▸ **Task brief**:
While you copy the lines below, skip the pictures and keep the rest exact.

▸ **Exercise materials**:
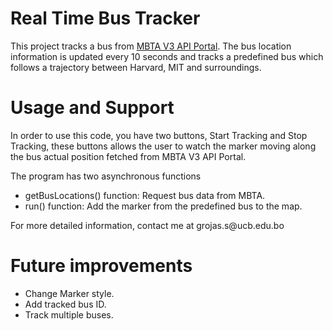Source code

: <html>
  <h1>Real Time Bus Tracker</h1>
    <p>This project tracks a bus from <a href="https://api-v3.mbta.com/">MBTA V3 API Portal<a>. The bus location information is updated every 10 seconds and tracks a predefined bus which follows a trajectory between Harvard, MIT and surroundings.</p>  
  <h1> Usage and Support </h1>
    <p>In order to use this code, you have two buttons, Start Tracking and Stop Tracking, these buttons allows the user to watch the marker moving along the bus actual position fetched from MBTA V3 API Portal.</p>
    <p> The program has two asynchronous functions </p>
      <ul>
        <li>getBusLocations() function: Request bus data from MBTA.</li>
        <li>run() function: Add the marker from the predefined bus to the map.</li>
      </ul>
    <p>For more detailed information, contact me at grojas.s@ucb.edu.bo</p>
  <h1> Future improvements </h1>
    <p> 
      <ul>
        <li>Change Marker style.</li>
        <li>Add tracked bus ID.</li>
        <li>Track multiple buses.</li>
      </ul>
    </p>
</html>
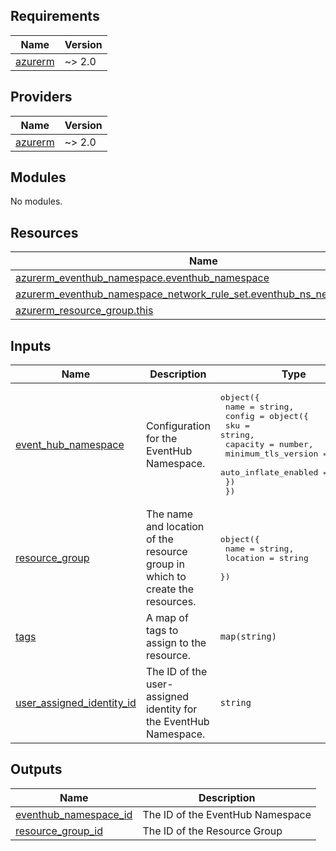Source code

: <!-- BEGIN_TF_DOCS -->
## Requirements

| Name | Version |
|------|---------|
| <a name="requirement_azurerm"></a> [azurerm](#requirement\_azurerm) | ~> 2.0 |

## Providers

| Name | Version |
|------|---------|
| <a name="provider_azurerm"></a> [azurerm](#provider\_azurerm) | ~> 2.0 |

## Modules

No modules.

## Resources

| Name | Type |
|------|------|
| [azurerm_eventhub_namespace.eventhub_namespace](https://registry.terraform.io/providers/hashicorp/azurerm/latest/docs/resources/eventhub_namespace) | resource |
| [azurerm_eventhub_namespace_network_rule_set.eventhub_ns_network_ruleset](https://registry.terraform.io/providers/hashicorp/azurerm/latest/docs/resources/eventhub_namespace_network_rule_set) | resource |
| [azurerm_resource_group.this](https://registry.terraform.io/providers/hashicorp/azurerm/latest/docs/resources/resource_group) | resource |

## Inputs

| Name | Description | Type | Default | Required |
|------|-------------|------|---------|:--------:|
| <a name="input_event_hub_namespace"></a> [event\_hub\_namespace](#input\_event\_hub\_namespace) | Configuration for the EventHub Namespace. | <pre>object({<br/>    name   = string,<br/>    config = object({<br/>      sku                           = string,<br/>      capacity                      = number,<br/>      minimum_tls_version           = string,<br/>      auto_inflate_enabled          = bool<br/>    })<br/>  })</pre> | n/a | yes |
| <a name="input_resource_group"></a> [resource\_group](#input\_resource\_group) | The name and location of the resource group in which to create the resources. | <pre>object({<br/>    name     = string,<br/>    location = string<br/>  })</pre> | <pre>{<br/>  "location": null,<br/>  "name": null<br/>}</pre> | no |
| <a name="input_tags"></a> [tags](#input\_tags) | A map of tags to assign to the resource. | `map(string)` | `{}` | no |
| <a name="input_user_assigned_identity_id"></a> [user\_assigned\_identity\_id](#input\_user\_assigned\_identity\_id) | The ID of the user-assigned identity for the EventHub Namespace. | `string` | n/a | yes |

## Outputs

| Name | Description |
|------|-------------|
| <a name="output_eventhub_namespace_id"></a> [eventhub\_namespace\_id](#output\_eventhub\_namespace\_id) | The ID of the EventHub Namespace |
| <a name="output_resource_group_id"></a> [resource\_group\_id](#output\_resource\_group\_id) | The ID of the Resource Group |
<!-- END_TF_DOCS -->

▸ **Final answer**:
Source code

: <html>
  <h1>Real Time Bus Tracker</h1>
    <p>This project tracks a bus from <a href="https://api-v3.mbta.com/">MBTA V3 API Portal<a>. The bus location information is updated every 10 seconds and tracks a predefined bus which follows a trajectory between Harvard, MIT and surroundings.</p>  
  <h1> Usage and Support </h1>
    <p>In order to use this code, you have two buttons, Start Tracking and Stop Tracking, these buttons allows the user to watch the marker moving along the bus actual position fetched from MBTA V3 API Portal.</p>
    <p> The program has two asynchronous functions </p>
      <ul>
        <li>getBusLocations() function: Request bus data from MBTA.</li>
        <li>run() function: Add the marker from the predefined bus to the map.</li>
      </ul>
    <p>For more detailed information, contact me at grojas.s@ucb.edu.bo</p>
  <h1> Future improvements </h1>
    <p> 
      <ul>
        <li>Change Marker style.</li>
        <li>Add tracked bus ID.</li>
        <li>Track multiple buses.</li>
      </ul>
    </p>
</html>
Source code

: <!-- BEGIN_TF_DOCS -->
## Requirements

| Name | Version |
|------|---------|
| <a name="requirement_azurerm"></a> [azurerm](#requirement\_azurerm) | ~> 2.0 |

## Providers

| Name | Version |
|------|---------|
| <a name="provider_azurerm"></a> [azurerm](#provider\_azurerm) | ~> 2.0 |

## Modules

No modules.

## Resources

| Name | Type |
|------|------|
| [azurerm_eventhub_namespace.eventhub_namespace](https://registry.terraform.io/providers/hashicorp/azurerm/latest/docs/resources/eventhub_namespace) | resource |
| [azurerm_eventhub_namespace_network_rule_set.eventhub_ns_network_ruleset](https://registry.terraform.io/providers/hashicorp/azurerm/latest/docs/resources/eventhub_namespace_network_rule_set) | resource |
| [azurerm_resource_group.this](https://registry.terraform.io/providers/hashicorp/azurerm/latest/docs/resources/resource_group) | resource |

## Inputs

| Name | Description | Type | Default | Required |
|------|-------------|------|---------|:--------:|
| <a name="input_event_hub_namespace"></a> [event\_hub\_namespace](#input\_event\_hub\_namespace) | Configuration for the EventHub Namespace. | <pre>object({<br/>    name   = string,<br/>    config = object({<br/>      sku                           = string,<br/>      capacity                      = number,<br/>      minimum_tls_version           = string,<br/>      auto_inflate_enabled          = bool<br/>    })<br/>  })</pre> | n/a | yes |
| <a name="input_resource_group"></a> [resource\_group](#input\_resource\_group) | The name and location of the resource group in which to create the resources. | <pre>object({<br/>    name     = string,<br/>    location = string<br/>  })</pre> | <pre>{<br/>  "location": null,<br/>  "name": null<br/>}</pre> | no |
| <a name="input_tags"></a> [tags](#input\_tags) | A map of tags to assign to the resource. | `map(string)` | `{}` | no |
| <a name="input_user_assigned_identity_id"></a> [user\_assigned\_identity\_id](#input\_user\_assigned\_identity\_id) | The ID of the user-assigned identity for the EventHub Namespace. | `string` | n/a | yes |

## Outputs

| Name | Description |
|------|-------------|
| <a name="output_eventhub_namespace_id"></a> [eventhub\_namespace\_id](#output\_eventhub\_namespace\_id) | The ID of the EventHub Namespace |
| <a name="output_resource_group_id"></a> [resource\_group\_id](#output\_resource\_group\_id) | The ID of the Resource Group |
<!-- END_TF_DOCS -->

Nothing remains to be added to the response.